Циклер почти то же чувствовал, что и Чермной. Он вовсе не ложился в постель и всю ночь ходил взад и вперед по своей спальне. На рассвете он несколько успокоился слабою надеждою спастись от угрожавшей ему казни. Едва взошло солнце, он оседлал свою лошадь и поскакал в Троицкий монастырь в намерении доказать правоту свою доносом на участвовавших в преступном против царя умысле, в который сам многих вовлек и примером, и словом, и делом. «Если они станут обвинять меня в соучастии с ними, – размышлял он дорогою, – то мне легко будет оправдаться присягою и уверить царя, что все наговоры их внушены им желанием отомстить мне за открытие их преступления».

На половине дороге нагнал его Лысков с толпою конных стрельцов, спешивший к Троицкому монастырю.

– Ба, ба, ба! – закричал Лысков, увидев Циклера. – Ты также пробираешься к монастырю? Доброе дело! Поедем вместе. Ум хорошо, а два лучше. Ты ведь знаешь, для чего я туда еду?

– Знаю! – отвечал Циклер. – Поезжай скорее и не теряй времени. Жаль, что лошадь моя очень устала: я за тобой никак не поспею. Уж, видно, тебе одному придется дело уладить; тогда и вся честь будет принадлежать тебе одному.

– Видно, ты трусишь, господин полковник! До свидания! В самом деле, мне надобно поспешить. За мной, ребята! – закричал он стрельцам. – Во весь опор!

Циклер удержал свою лошадь, которая пустилась было вскачь за понесшеюся толпою злодеев.

«Если ему удастся – хорошо! – размышлял он. – Я тогда ворочусь в Москву и первый донесу об успешном окончании дела царевне.

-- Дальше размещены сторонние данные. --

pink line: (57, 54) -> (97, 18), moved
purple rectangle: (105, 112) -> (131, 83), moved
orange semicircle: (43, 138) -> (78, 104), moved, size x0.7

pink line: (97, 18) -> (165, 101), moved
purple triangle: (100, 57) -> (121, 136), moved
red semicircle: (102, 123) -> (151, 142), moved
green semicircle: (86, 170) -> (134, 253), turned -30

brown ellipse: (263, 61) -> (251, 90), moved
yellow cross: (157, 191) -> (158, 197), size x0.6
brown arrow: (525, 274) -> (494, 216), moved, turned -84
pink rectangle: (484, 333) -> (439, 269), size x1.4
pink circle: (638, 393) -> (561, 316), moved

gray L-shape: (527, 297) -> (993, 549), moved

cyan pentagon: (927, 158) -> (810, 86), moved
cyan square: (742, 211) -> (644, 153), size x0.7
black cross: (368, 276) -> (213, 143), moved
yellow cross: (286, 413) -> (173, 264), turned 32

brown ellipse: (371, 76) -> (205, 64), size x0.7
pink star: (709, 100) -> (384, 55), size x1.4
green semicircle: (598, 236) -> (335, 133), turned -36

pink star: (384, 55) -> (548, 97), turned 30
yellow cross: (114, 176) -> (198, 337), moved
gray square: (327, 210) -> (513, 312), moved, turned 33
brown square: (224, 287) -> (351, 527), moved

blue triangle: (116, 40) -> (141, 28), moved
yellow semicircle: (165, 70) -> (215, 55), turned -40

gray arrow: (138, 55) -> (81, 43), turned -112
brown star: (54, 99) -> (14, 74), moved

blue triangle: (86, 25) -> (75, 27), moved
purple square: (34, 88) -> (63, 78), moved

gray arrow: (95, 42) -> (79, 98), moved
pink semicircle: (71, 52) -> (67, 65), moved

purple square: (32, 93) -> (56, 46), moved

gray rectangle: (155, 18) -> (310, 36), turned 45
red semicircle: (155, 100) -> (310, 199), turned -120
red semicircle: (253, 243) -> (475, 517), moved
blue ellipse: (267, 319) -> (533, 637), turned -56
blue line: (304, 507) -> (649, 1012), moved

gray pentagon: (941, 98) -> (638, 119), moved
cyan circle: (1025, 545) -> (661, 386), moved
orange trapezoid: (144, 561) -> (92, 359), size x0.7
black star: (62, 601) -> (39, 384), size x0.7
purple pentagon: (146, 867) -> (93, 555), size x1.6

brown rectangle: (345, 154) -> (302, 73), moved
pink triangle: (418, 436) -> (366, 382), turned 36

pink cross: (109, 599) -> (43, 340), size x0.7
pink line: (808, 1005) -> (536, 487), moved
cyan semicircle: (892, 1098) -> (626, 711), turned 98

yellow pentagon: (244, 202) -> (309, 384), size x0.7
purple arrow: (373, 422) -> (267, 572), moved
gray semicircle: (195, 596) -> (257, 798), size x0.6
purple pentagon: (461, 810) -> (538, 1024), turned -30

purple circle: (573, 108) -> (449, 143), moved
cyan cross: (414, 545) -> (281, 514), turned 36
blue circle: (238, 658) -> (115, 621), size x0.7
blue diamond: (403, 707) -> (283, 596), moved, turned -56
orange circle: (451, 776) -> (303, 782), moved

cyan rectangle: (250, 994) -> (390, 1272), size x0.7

Если же его встретят потешные, то, без сомнения, положат всех на месте, и я не опоздаю приехать в монастырь с доносом и с предложением услуг моих царю Петру».

161Многие из летописей наших и некоторые писатели, как русские, так и иностранные, приписывают князю Голицыну разные преступные умыслы против Петра Великого, но самый приговор, состоявшийся об этом боярине, его оправдывает. Он обвинен был только в том, что угождал царевне Софии, докладывал ей дела без ведома обоих царей и писал в грамотах и других бумагах имя Софии вместе с именами государей. Еще была ему поставлена в вину безуспешность Крымского похода. Он был наказан лишением боярства и имения и сослан сначала в Яренск, а потом в Пустозерск. Де ла Невиль (см. De la Neuville. Relation curieuse et nouvelle de Moscow, ala Haye, 1699), живший несколько времени в Москве, в доме князя, описывает его человеком великого ума. По свидетельству его, он был самый образованный из всех тогдашних бояр, знал латинский язык и вообще отличался любовию к просвещению. (Примеч. автора.)
162Голицын получил за Второй Крымский поход в награду кубок золоченый с кровлею, кафтан золотой на соболях, денежные придачи 300 рублев да вотчину в Суздальском уезде село Решму и Юмохонскую волость. См. Полное Собрание законов Российской Империи. Т. III. С. 25. (Примеч. автора.)
163Анакреон (Анакреонт) (ок. 570–478 до н. э.) – древнегреческий поэт, воспевавший чувственную любовь, вино, праздную жизнь.
164Лыков двор – принадлежавший боярину Лыкову. Житный (Житенный) двор – склад для хранения зерна, поступавшего из дворцовых владений.